### Task to carry out
Your job is to set down the stretch of entries that opens with the line containing "những cán bộ" and closes with the line containing "وقال المصدر الذي طلب عدم كشف اسمه، إن بن". Keep both end lines, copy each exactly, and add nothing.

○ ○ ○

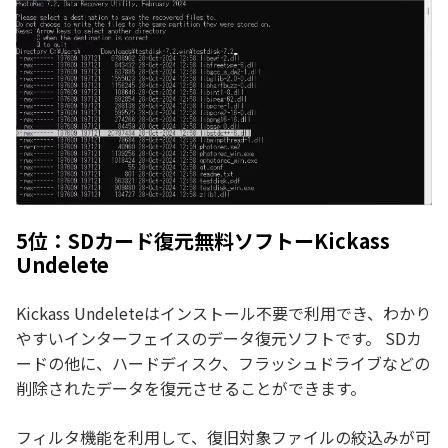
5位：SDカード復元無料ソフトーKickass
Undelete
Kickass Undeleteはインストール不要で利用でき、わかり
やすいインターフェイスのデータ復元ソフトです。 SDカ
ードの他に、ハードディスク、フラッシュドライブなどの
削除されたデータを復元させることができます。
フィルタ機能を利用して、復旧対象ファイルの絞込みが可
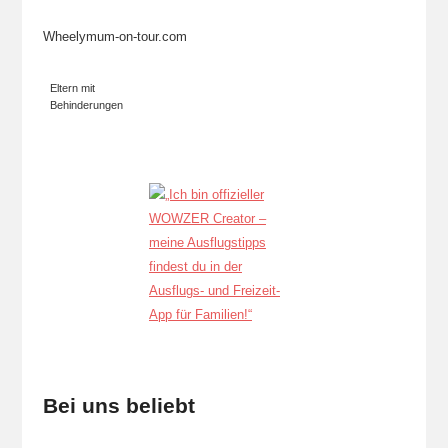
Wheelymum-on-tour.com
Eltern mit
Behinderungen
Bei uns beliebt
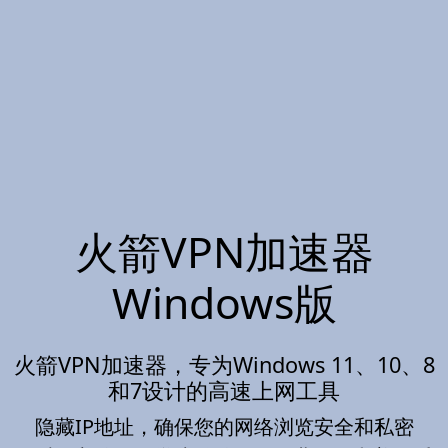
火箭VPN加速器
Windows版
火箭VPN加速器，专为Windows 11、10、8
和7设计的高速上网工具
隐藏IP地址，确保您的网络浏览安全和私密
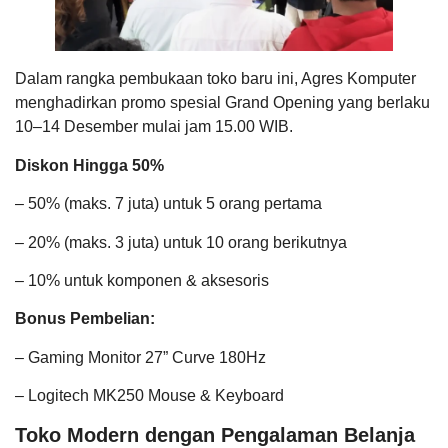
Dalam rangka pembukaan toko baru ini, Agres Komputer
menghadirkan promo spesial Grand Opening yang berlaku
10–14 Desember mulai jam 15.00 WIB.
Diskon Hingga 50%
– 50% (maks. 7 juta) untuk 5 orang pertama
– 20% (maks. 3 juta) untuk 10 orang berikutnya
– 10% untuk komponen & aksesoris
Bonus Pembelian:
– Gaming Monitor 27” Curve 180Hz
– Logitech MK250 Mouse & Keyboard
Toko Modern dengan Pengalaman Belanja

○ ○ ○

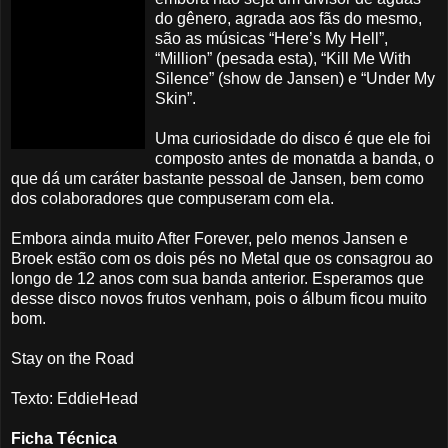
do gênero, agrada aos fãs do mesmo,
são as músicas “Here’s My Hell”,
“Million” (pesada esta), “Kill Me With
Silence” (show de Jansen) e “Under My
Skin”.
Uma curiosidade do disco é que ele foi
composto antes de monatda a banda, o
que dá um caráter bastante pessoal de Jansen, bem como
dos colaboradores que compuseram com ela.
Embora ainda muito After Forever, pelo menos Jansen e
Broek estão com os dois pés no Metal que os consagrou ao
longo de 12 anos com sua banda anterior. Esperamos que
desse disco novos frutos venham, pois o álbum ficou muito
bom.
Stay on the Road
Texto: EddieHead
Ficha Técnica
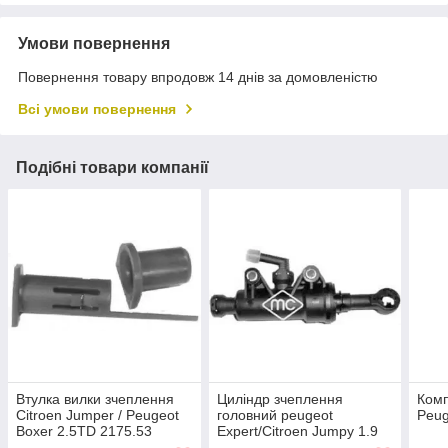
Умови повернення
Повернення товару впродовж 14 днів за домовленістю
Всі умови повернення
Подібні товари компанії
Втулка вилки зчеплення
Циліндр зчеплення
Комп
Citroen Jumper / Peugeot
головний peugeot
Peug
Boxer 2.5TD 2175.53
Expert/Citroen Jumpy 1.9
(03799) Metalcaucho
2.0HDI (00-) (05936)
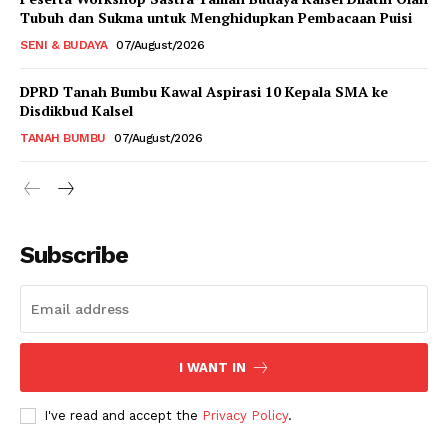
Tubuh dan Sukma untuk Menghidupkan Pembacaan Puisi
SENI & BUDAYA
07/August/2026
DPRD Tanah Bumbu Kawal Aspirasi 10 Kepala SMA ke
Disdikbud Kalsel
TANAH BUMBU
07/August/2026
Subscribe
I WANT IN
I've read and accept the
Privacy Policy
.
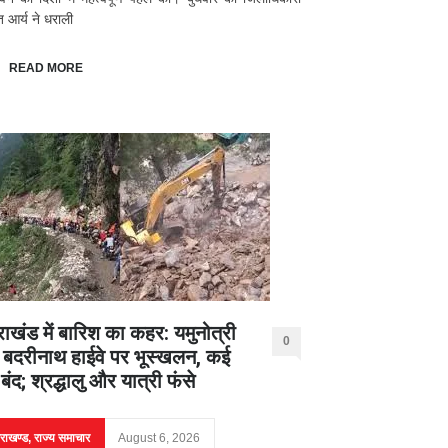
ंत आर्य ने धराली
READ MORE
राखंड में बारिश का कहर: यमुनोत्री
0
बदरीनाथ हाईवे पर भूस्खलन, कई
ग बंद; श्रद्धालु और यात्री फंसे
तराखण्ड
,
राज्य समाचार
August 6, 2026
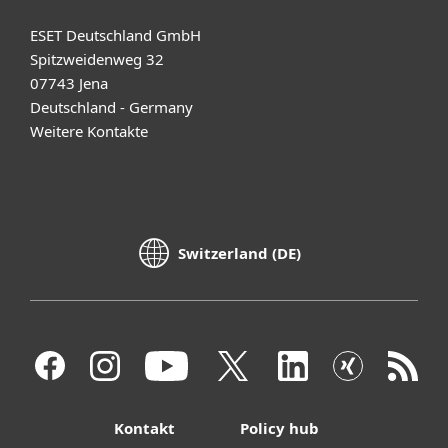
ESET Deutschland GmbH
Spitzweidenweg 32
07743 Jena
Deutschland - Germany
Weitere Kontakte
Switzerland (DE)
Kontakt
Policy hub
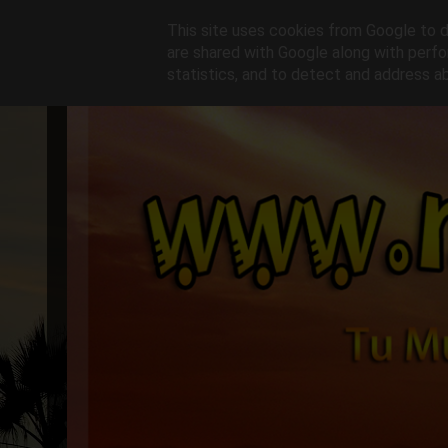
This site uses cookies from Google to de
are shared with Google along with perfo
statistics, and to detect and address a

○ ○ ○

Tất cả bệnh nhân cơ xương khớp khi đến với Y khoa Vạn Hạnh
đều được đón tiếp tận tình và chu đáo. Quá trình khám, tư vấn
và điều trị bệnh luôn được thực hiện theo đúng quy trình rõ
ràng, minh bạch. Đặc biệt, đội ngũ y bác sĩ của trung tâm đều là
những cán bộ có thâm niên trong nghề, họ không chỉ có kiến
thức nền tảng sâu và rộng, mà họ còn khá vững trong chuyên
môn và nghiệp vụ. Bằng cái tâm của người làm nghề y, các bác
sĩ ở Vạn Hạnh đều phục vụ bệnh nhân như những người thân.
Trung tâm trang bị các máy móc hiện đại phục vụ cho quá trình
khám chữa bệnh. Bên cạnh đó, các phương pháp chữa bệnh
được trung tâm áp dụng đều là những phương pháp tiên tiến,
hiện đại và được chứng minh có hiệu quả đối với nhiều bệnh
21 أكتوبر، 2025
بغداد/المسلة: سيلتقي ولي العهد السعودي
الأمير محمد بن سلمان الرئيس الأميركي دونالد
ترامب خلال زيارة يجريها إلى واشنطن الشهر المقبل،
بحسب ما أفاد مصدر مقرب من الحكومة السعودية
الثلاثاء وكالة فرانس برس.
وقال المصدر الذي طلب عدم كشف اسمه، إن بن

○ ○ ○

### Written answer
những cán bộ có thâm niên trong nghề, họ không chỉ có kiến
thức nền tảng sâu và rộng, mà họ còn khá vững trong chuyên
môn và nghiệp vụ. Bằng cái tâm của người làm nghề y, các bác
sĩ ở Vạn Hạnh đều phục vụ bệnh nhân như những người thân.
Trung tâm trang bị các máy móc hiện đại phục vụ cho quá trình
khám chữa bệnh. Bên cạnh đó, các phương pháp chữa bệnh
được trung tâm áp dụng đều là những phương pháp tiên tiến,
hiện đại và được chứng minh có hiệu quả đối với nhiều bệnh
21 أكتوبر، 2025
بغداد/المسلة: سيلتقي ولي العهد السعودي
الأمير محمد بن سلمان الرئيس الأميركي دونالد
ترامب خلال زيارة يجريها إلى واشنطن الشهر المقبل،
بحسب ما أفاد مصدر مقرب من الحكومة السعودية
الثلاثاء وكالة فرانس برس.
وقال المصدر الذي طلب عدم كشف اسمه، إن بن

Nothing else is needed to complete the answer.